There is already a law in Florida that states that health-care practitioners who fail to identify themselves by type of license – either orally or in writing (e.g., name badge) – can be disciplined by the state professional board. Intentionally misrepresenting yourself as a physician may result in a first-degree misdemeanor charge. Similar laws protect the public in most states from health-care fraud.
These proposals are not limited to Florida. In 2011, the New York Senate proposed a bill that would bar nurses from advertising themselves as “doctors,” no matter what their educational degree. Thankfully, this specific bill did not survive the 2011-2012 legislative session.
Physicians claim that this type of law is necessary to prevent public confusion caused by a proliferation of providers using the term “Doctor.” However, neither the New York bill nor the Florida bill targets chiropractors, podiatrists, or even optometrists – just advanced practice nurses.
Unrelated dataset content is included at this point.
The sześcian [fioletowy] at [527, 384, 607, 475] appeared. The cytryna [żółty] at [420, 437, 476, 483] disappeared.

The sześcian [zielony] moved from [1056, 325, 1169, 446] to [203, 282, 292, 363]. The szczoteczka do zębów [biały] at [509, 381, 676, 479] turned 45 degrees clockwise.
I am curious as to why nurses, one of the most trusted professions, can not be counted on to be clear about who they are and what their role is in caring for patients.
In Arizona and Delaware, nurses, pharmacists, and other nonphysician providers are forbidden from using the title “Doctor” unless they immediately identify their profession. This is different from being required to identify yourself as not a “medical doctor.”
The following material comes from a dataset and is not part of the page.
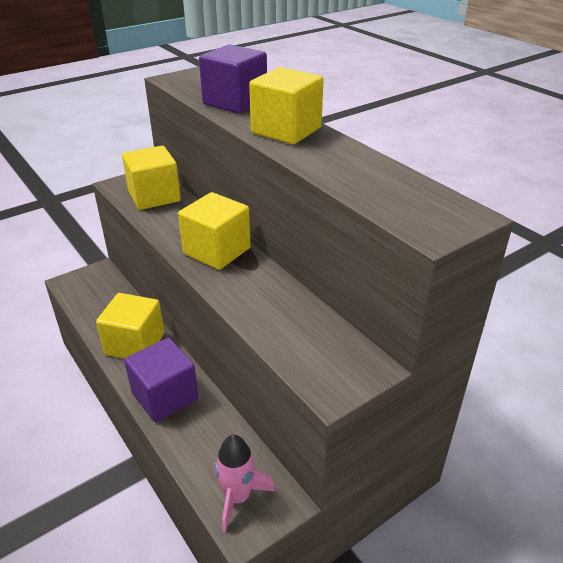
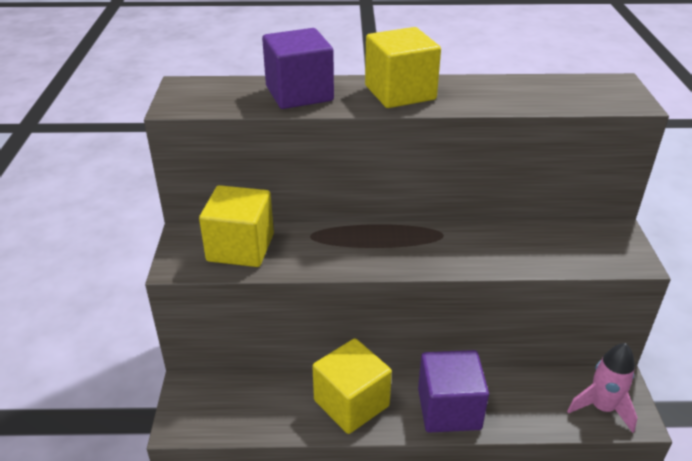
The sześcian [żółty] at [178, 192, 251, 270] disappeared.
In a letter to the Tampa Bay Times, the president of the Florida Nurses Association called the bill an “oppression of educated nurses.” In addition, an online petition to stop SB 612 has gathered more than 2,500 signatures to date. Such tactics may help influence politicians, but there is no guarantee that other state medical associations won’t lobby for similar bills as well
In a time when the Institute of Medicine calls for increasing the educational level of all registered nurses and millions of people lack access to health care, this bill seems at best unnecessary and at worst an assault on well educated nurses.
Keep your eyes and ears open. Your state may be next.